Look through the data below. Collect every line where the word "lines" occurs.

Items listed in a dataset:
▽
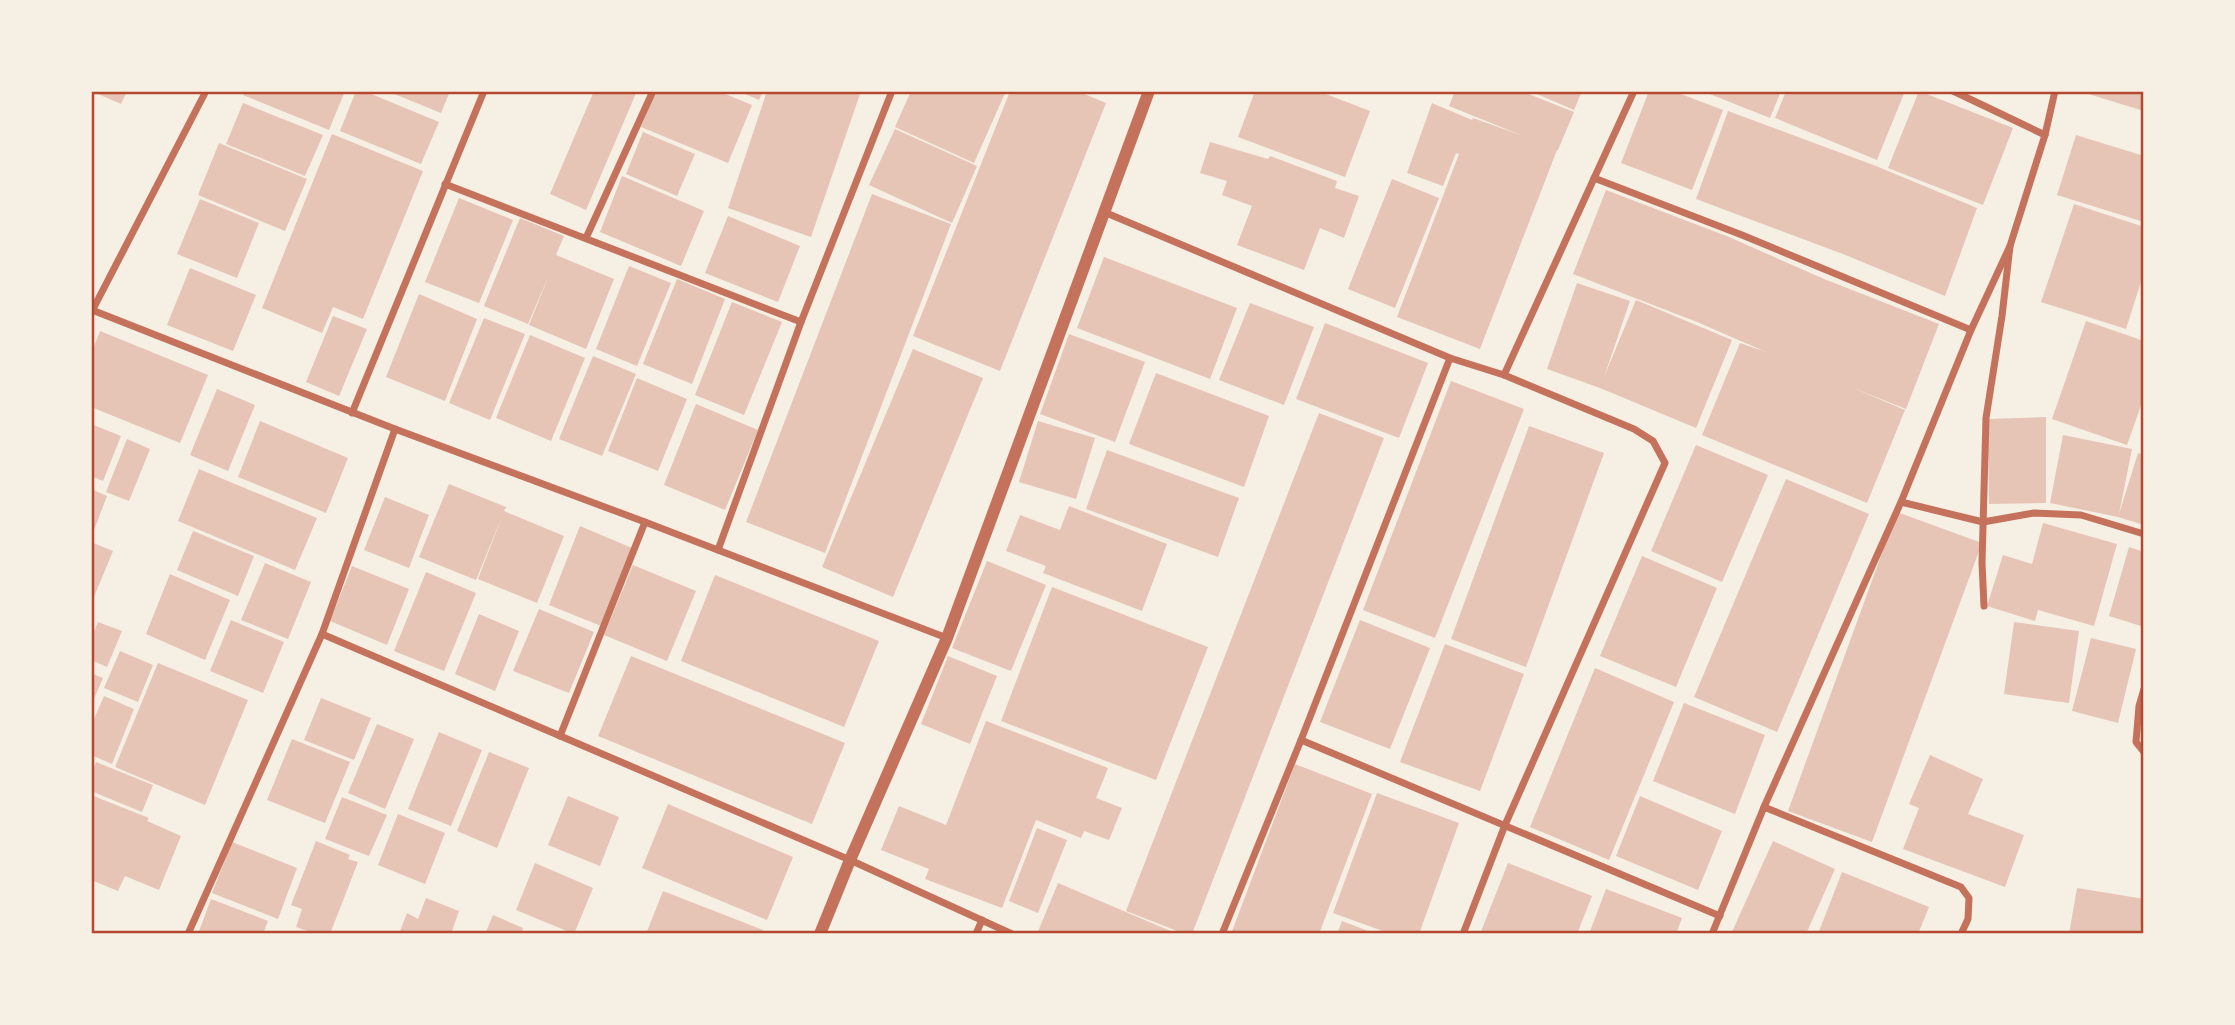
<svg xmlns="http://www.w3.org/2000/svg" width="2235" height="1025" font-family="Karla,sans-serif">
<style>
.building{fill:#e6c5b7}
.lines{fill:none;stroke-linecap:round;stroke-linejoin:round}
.minor{stroke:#c5725c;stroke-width:7}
.tertiary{stroke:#c5725c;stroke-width:12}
.neatline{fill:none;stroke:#b5482f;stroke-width:2.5}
</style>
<rect width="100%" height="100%" fill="#f6efe4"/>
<!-- building -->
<g class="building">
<path d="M91,91h36l-6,13z"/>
<path d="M245,91h100l-16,39 -86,-35z"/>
<path d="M356,91h8l75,31 -18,42 -81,-33z"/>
<path d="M387,91h63l-9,22z"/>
<path d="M594,91h43l-51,119 -36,-16z"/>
<path d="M656,91h62l34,14 -24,58 -87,-36z"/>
<path d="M738,91h25l-4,9z"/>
<path d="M767,91h94l-50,146 -83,-29z"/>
<path d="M911,91h95l-32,72 -79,-36z"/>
<path d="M1010,91h72v2l24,10 -106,268 -87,-35z"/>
<path d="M1255,91h63l52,20 -25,66 -107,-40z"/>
<path d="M1455,91h66l53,21 -16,38h-1l-77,199 -83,-32 62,-163 -3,-1 -13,33 -36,-13 25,-70 40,17 1,-2 50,18 -74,-30z"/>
<path d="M1530,91h52l-8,19z"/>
<path d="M1649,91h24l50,19 -31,80 -71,-27z"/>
<path d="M1702,91h79l-11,27z"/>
<path d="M1786,91h119l-28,69 -102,-42z"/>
<path d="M1919,91l94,37 -30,77 -95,-37z"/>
<path d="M2082,91h62v20l-62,-19z"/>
<path d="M243,103l80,32 -18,41 -79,-32z"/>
<path d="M1728,111l148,55 101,42 -32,88 -102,-42 -147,-55z"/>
<path d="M895,129l82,37 -25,57 -83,-38z"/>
<path d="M643,132l52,22 -18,42 -51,-22z"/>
<path d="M332,134l91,37 -60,148 -30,-12 -11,26 -60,-25z"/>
<path d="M2076,135l68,21v66l-87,-27z"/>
<path d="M1210,142l58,17 2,-3 67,25 -2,7 24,8 -15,42 -24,-10 -16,42 -67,-25 15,-39 -30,-11 5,-14 -27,-8z"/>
<path d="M219,143l88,36 -22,52 -87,-36z"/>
<path d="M622,176l82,35 -23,55 -81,-34z"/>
<path d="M1392,179l47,19 -44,110 -47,-19z"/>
<path d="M1606,190l123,47 95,42 115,45 -33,85 -53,-21 52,22 -38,93 -165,-68 38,-92 26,9 -69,-30 -124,-48z"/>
<path d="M872,194l79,30 -126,329 -79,-31z"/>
<path d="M459,198l54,22 -34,83 -54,-21z"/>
<path d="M200,199l59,24 -22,55 -60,-24z"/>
<path d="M2074,204l70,23v45l-18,57 -85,-27z"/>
<path d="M728,216l72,30 -22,56 -73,-29z"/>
<path d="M520,218l44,18 -8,19 58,24 -28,70 -57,-24 20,-50 -21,49 -44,-18z"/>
<path d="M1104,257l133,51 -27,71 -133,-51z"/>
<path d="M629,266l42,17 -34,83 -41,-17z"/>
<path d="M190,268l66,27 -23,56 -66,-26z"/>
<path d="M677,279l48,20 -33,85 -49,-20z"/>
<path d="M1577,283l53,18 -26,76 32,-77 96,40 -36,88 -96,-40 -53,-19z"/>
<path d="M419,294l58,25 -32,82 -59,-24z"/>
<path d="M732,302l50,20 -38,93 -49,-20z"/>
<path d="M1250,303l64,24 -30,78 -65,-25z"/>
<path d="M333,316l34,13 -28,67 -33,-14z"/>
<path d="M484,318l41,16 -35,86 -41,-17z"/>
<path d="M2086,321l58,20v56l-17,48 -75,-26z"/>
<path d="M1325,323l103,40 -29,75 -103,-39z"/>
<path d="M100,331l108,44 -28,68 -89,-36v-53z"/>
<path d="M1069,334l76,28 -30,80 -75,-28z"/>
<path d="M530,335l55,23 -34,83 -55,-23z"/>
<path d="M913,349l70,29 -90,219 -71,-30z"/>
<path d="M593,356l43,18 -34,82 -43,-17z"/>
<path d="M1156,373l113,43 -25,71 -115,-43z"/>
<path d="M637,378l50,21 -29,72 -50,-20z"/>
<path d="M1451,381l73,28 -89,229 -72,-28z"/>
<path d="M217,389l38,16 -27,66 -38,-16z"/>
<path d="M696,404l62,26 -33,80 -61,-25z"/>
<path d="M1319,413l65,25 -192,496h-7l-59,-23z"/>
<path d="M2046,417v86l-57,1 -1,-85z"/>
<path d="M260,421l88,37 -22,55 -88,-36z"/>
<path d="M1038,421l57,17 -19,61 -57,-17z"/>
<path d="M91,424l30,12 -18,45 -12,-5z"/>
<path d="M1529,426l75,27 -78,214 -75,-28z"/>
<path d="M2063,435l69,14 -13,65 19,-61 6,2v70l-26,-8 -68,-14z"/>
<path d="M127,439l23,10 -21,52 -23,-9z"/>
<path d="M1696,445l72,30 -46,107 -71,-31z"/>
<path d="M1107,450l132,48 -21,59 -132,-48z"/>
<path d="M199,469l118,49 -22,52 -117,-49z"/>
<path d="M1786,479l83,35 -92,218 -83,-35z"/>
<path d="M449,484l57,23 -2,4 60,25 -27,67 -59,-24 25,-65 -27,66 -57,-23z"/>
<path d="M91,489l16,7 -16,42z"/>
<path d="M385,497l44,18 -20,53 -45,-18z"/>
<path d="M1069,506l98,38 -25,67 -99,-38 3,-7 -40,-15 14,-36 40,15z"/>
<path d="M1897,512l85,31 -110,299 -84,-31z"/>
<path d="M2043,523l74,21 -23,82 -56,-16 -3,11 -48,-15 16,-51 29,9z"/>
<path d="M580,526l52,22 -31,78 -52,-21z"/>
<path d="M193,531l61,25 -16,40 -61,-26z"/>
<path d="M91,542l22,9 -22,53z"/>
<path d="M2129,547l15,5v75l-35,-11z"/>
<path d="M1642,556l75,32 -41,99 -76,-31z"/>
<path d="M987,561l59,24 -35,86 -59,-23z"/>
<path d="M265,563l46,19 -23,57 -47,-19z"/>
<path d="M633,565l63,26 -29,70 -63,-26z"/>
<path d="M352,566l57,23 -22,56 -57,-24z"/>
<path d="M426,572l50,21 -32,78 -50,-20z"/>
<path d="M170,574l60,26 -25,60 -59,-26z"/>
<path d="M715,575l164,66 -35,86 -163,-66z"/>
<path d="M1052,587l156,60 -52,133 -155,-59z"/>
<path d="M539,609l55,23 -25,61 -56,-22z"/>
<path d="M479,614l40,17 -24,60 -40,-17z"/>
<path d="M231,620l53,22 -21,51 -53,-22z"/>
<path d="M1360,620l70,28 -40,101 -70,-27z"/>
<path d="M98,622l24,9 -15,36 -16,-7v-21z"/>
<path d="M2014,622l65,9 -10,72 -65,-9z"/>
<path d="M2091,638l45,11 -18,74 -46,-12z"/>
<path d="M1445,644l79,30 -44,117 -80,-29z"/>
<path d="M120,651l33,14 -15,37 -34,-14z"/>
<path d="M631,656l214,87 -33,81 -214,-88z"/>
<path d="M948,656l49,20 -27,68 -49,-20z"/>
<path d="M158,663l90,37 -43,105 -90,-38z"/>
<path d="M1595,668l79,34 -65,158 -79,-33z"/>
<path d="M91,673l12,5 -12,28z"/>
<path d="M104,696l30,13 -22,55 -21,-9v-29z"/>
<path d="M321,698l50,20 -17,42 -50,-20z"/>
<path d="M1684,703l81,32 -30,79 -82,-33z"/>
<path d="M986,721l122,47 -12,30 26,10 -13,32 -25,-9 -3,7 -45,-18 -34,88 -77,-29 4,-10 -48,-19 18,-44 47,19z"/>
<path d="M377,724l37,15 -29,70 -37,-16z"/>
<path d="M439,732l43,18 -31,76 -43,-17z"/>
<path d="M292,739l58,23 -25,61 -58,-23z"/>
<path d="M489,752l40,16 -32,80 -40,-17z"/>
<path d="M1930,755l53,24 -15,35 56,21 -19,52 -102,-38 16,-41 -10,-4z"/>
<path d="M96,762l57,23 -11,27 -51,-21v-17z"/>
<path d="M1295,764l77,30 -22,58 -31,82h-88z"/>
<path d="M1377,793l82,30 -40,111h-28l-58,-21z"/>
<path d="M91,795l58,23 -2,3 34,15 -22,54 -34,-14 -7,15 -27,-11z"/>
<path d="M568,796l51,21 -19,49 -52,-21z"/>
<path d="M1640,796l82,35 -24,59 -82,-34z"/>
<path d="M342,797l45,18 -18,41 -44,-17z"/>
<path d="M668,804l125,53 -26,63 -125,-52z"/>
<path d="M398,814l47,19 -20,51 -47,-19z"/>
<path d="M1037,828l30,12 -29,73 -29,-12z"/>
<path d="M316,841l34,14 -2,4 10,3 -28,72h-15l-19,-7 6,-18 -11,-4z"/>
<path d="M1773,841l62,28 -29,65h-75z"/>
<path d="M232,842l65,26 -19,51 -66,-26z"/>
<path d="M535,863l58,25 -19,46 -58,-24z"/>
<path d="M1508,863l84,33 -15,38h-97z"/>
<path d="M1842,872l87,35 -11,27h-100z"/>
<path d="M1058,883l89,38 31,13h-141z"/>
<path d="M2077,888l67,11 -4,35h-71z"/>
<path d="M1606,889l76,29 -6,16h-87z"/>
<path d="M663,891l100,39 -1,4h-116z"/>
<path d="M426,898l33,13 -8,23h-52l8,-21 11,6z"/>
<path d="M211,899l57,22 -5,13h-65z"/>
<path d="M493,915l30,13 -2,6h-36z"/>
<path d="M1342,921l34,13h-39z"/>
</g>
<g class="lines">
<!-- minor -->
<g class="minor">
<path d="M1953,91l92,44"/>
<path d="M1594,178l148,57 229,95"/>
<path d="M445,184l356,138"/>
<path d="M1104,212l346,146 54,17 130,54 19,12 12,22 -160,362 -42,109"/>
<path d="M586,238l67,-147"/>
<path d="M92,310l303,119 250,93 302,116"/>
<path d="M91,313l115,-222"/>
<path d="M1504,375l130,-284"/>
<path d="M352,413l132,-322"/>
<path d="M1901,502l82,20 51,-9 47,2 63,19"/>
<path d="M718,550l83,-228 91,-231"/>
<path d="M1984,606l-2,-43 4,-145 16,-102 8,-70 35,-111 10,-44"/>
<path d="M322,634l528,226 162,74"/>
<path d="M2144,689l-5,17 -3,36 8,10"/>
<path d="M560,736l85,-214"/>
<path d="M1301,740l419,176"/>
<path d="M1764,807l197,80 8,11 -1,21 -7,15"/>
<path d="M188,934l134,-300 73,-205"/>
<path d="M976,934l6,-14"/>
<path d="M1222,934l79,-194 149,-382"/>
<path d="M1712,934l52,-127 137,-305 70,-172 39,-84"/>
</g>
<!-- tertiary -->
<path class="tertiary" d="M820,934l30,-74 97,-222 202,-547"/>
</g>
<!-- border -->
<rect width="2235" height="1025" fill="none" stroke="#f6efe4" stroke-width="186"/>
<rect x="93" y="93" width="2049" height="839" class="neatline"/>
</svg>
△
→ **Solution to the exercise**
.lines{fill:none;stroke-linecap:round;stroke-linejoin:round}
<g class="lines">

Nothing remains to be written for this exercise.